Malaysia’s peer-to-peer (P2P) financing sector is forecast to stay healthy in 2019, according to industry players. The impending economic slowdown could see more small and medium enterprises (SMEs) turn to alternative lending channels such as P2P financing and this bodes well for the industry.

Funding Societies Malaysia CEO Wong Kah Meng says SMEs may find it more difficult to get financing from banks if they are planning to expand their business. “We foresee that alternative debt financing platforms will become an increasingly important avenue for SMEs to obtain financing to support their business growth as well as to tide them over during these challenging times.”

Kristine Ng, director and founding CEO of Fundaztic, believes that the industry is well poised for exponential growth, as seen in the last two years. She says existing players will intensify their efforts to drive their business forward while new players are likely to join the industry in the middle of the year.

“The growth of the industry will be vital to spur the economy as we expect traditional financial institutions to further tighten on credit. Just because we are an alternative financing option, it does not mean we do not have stringent criteria,” says Ng.

“The major difference is the decision as to whether an SME gets funded or not lies with the general public. It is their risk appetite that determines whether the funding is successful or not.”

Wong says the government too recognises the importance of P2P financing. For instance, it announced an allocation of RM50 million to co-invest in equity crowdfunding and P2P financing campaigns during the tabling of Budget 2019 in parliament last November.

“This initiative will not only help address the SME financing gap but also improve efficiency by leveraging the technological advantage of P2P financing platforms as well as their due diligence and risk management expertise,” he adds.
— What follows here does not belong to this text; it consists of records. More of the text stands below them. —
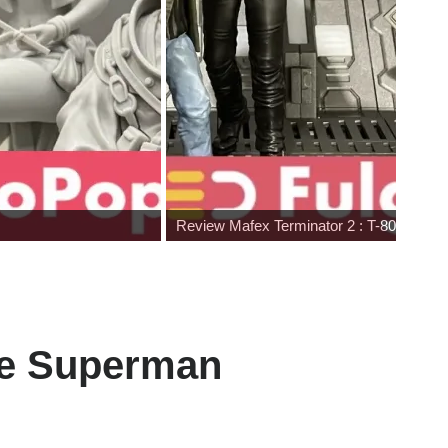
Review Mafex Terminator 2 : T-800 & Jo
ue Superman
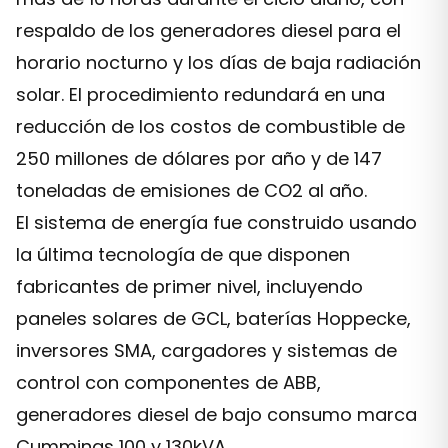
respaldo de los generadores diesel para el
horario nocturno y los días de baja radiación
solar. El procedimiento redundará en una
reducción de los costos de combustible de
250 millones de dólares por año y de 147
toneladas de emisiones de CO2 al año.
El sistema de energía fue construido usando
la última tecnología de que disponen
fabricantes de primer nivel, incluyendo
paneles solares de GCL, baterías Hoppecke,
inversores SMA, cargadores y sistemas de
control con componentes de ABB,
generadores diesel de bajo consumo marca
Cummings 100 y 130kVA.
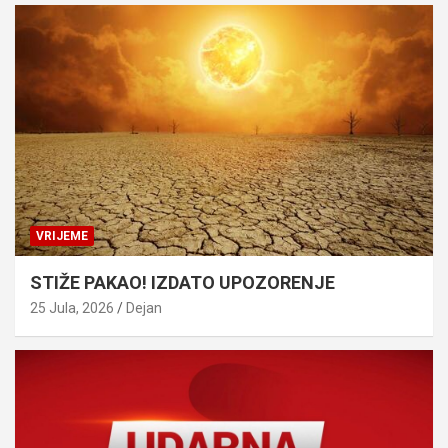
VRIJEME
STIŽE PAKAO! IZDATO UPOZORENJE
25 Jula, 2026
Dejan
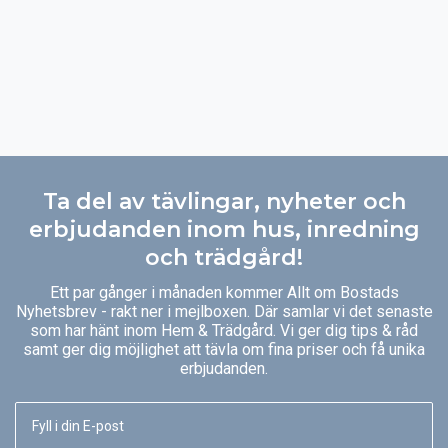
Ta del av tävlingar, nyheter och
erbjudanden inom hus, inredning
och trädgård!
Ett par gånger i månaden kommer Allt om Bostads
Nyhetsbrev - rakt ner i mejlboxen. Där samlar vi det senaste
som har hänt inom Hem & Trädgård. Vi ger dig tips & råd
samt ger dig möjlighet att tävla om fina priser och få unika
erbjudanden.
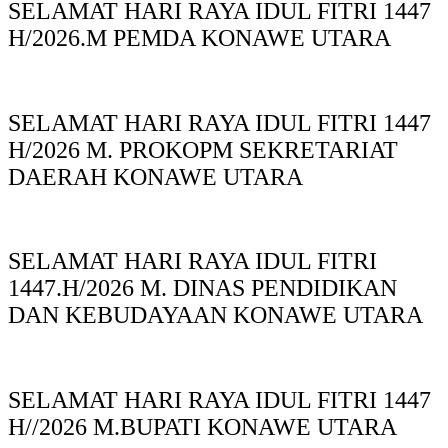
SELAMAT HARI RAYA IDUL FITRI 1447
H/2026.M PEMDA KONAWE UTARA
SELAMAT HARI RAYA IDUL FITRI 1447
H/2026 M. PROKOPM SEKRETARIAT
DAERAH KONAWE UTARA
SELAMAT HARI RAYA IDUL FITRI
1447.H/2026 M. DINAS PENDIDIKAN
DAN KEBUDAYAAN KONAWE UTARA
SELAMAT HARI RAYA IDUL FITRI 1447
H//2026 M.BUPATI KONAWE UTARA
Ng agrees, saying that the purpose of funding SMEs is to assist those who are so near their funding goal but have not achieved it yet. “The government, as investors, would earn returns and be able to reinvest in other SMEs on a continuous basis,” she adds.

The main challenge Ng foresees this year will be increasing the awareness and understanding of P2P financing, which will impact investors’ acceptance and trust in P2P financing. This may cause some investors to experience mismatched expectations and pull out without realising that having a small portfolio increases risks instead of building resilience.

“There are times investors ‘forget’ that they are investing in the debt financing of SMEs and defaults will happen no matter how careful the platform has been with the credit processes. There are too many factors that impact the local SMEs’ ability to repay promptly, from weather conditions to the state of the global economy,” says Ng.

“The challenge is to be able to convince investors to keep on going with their investments until they build a resilient portfolio. If they continue reinvesting their returns, their capital works even harder and they can enjoy the compounding effect, which ensures that their portfolio will be very profitable in the long run.”

The tenures of note issuances this year is expected to be similar to those of last year. Wong says Funding Societies has focused on addressing the short-term financing needs of SMEs and will continue to do so this year. At Fundaztic, Ng says investors prefer 12-month notes. But instead of shortening the tenure, which impacts cash flow, it is looking to develop a secondary market.

“Investors who need to exit earlier than the committed funding tenure can put up their notes or portfolio for ‘sale’ to other investors on the platform. This flexibility would counteract the concerns of being committed over a perceived long funding tenure because of the ability to exit at any time, based on certain terms and conditions,” she says.

“Fundaztic is ready to launch the secondary market and is awaiting guidelines from the Securities Commission Malaysia. We believe this will be a game changer, especially in times of economic uncertainty and volatility as it will encourage investors to continue investing. Also, the SMEs hosted will have a stronger chance of obtaining funding for growth.”

Malaysia is the first Asean country to regulate P2P financing, which not only makes the industry more structured but also provides better protection for investors. Ng and Wong believe that this has driven the growth of the industry as well as made sure that the proper safeguards are in place.

Wong believes that alternative investments such as P2P financing provide an interesting opportunity for investors during such times as the asset class is less correlated to traditional asset classes such as stocks and bonds. “Investors should take a diversified portfolio approach to managing their investments,” he says.